WHAT YOU SHOULD DO -
Please take the lines from the one holding "Машиностроение" through the one holding "Упак. 20/80 шт. - Назначение: применяетс" in the data below and copy them exactly.

Extracted page text data -
====

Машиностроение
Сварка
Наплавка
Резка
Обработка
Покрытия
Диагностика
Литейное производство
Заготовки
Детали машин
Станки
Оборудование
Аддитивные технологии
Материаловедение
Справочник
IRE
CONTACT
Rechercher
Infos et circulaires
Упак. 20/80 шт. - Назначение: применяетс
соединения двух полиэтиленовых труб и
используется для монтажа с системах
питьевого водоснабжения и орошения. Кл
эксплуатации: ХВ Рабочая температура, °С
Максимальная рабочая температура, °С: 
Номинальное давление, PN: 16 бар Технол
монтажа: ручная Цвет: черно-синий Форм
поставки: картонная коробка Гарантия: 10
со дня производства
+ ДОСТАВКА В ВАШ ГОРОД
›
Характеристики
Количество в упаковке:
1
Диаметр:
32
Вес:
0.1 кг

====

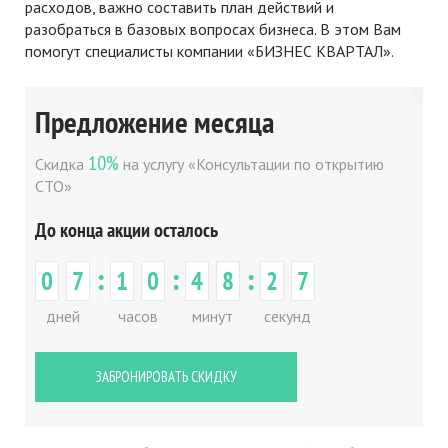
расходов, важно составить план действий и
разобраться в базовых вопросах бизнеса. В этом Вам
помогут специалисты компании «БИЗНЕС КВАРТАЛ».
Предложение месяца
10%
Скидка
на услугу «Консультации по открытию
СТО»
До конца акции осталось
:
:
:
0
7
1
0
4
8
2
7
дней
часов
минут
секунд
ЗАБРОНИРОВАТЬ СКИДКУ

====

ANSWER AREA -
Машиностроение
Сварка
Наплавка
Резка
Обработка
Покрытия
Диагностика
Литейное производство
Заготовки
Детали машин
Станки
Оборудование
Аддитивные технологии
Материаловедение
Справочник
IRE
CONTACT
Rechercher
Infos et circulaires
Упак. 20/80 шт. - Назначение: применяетс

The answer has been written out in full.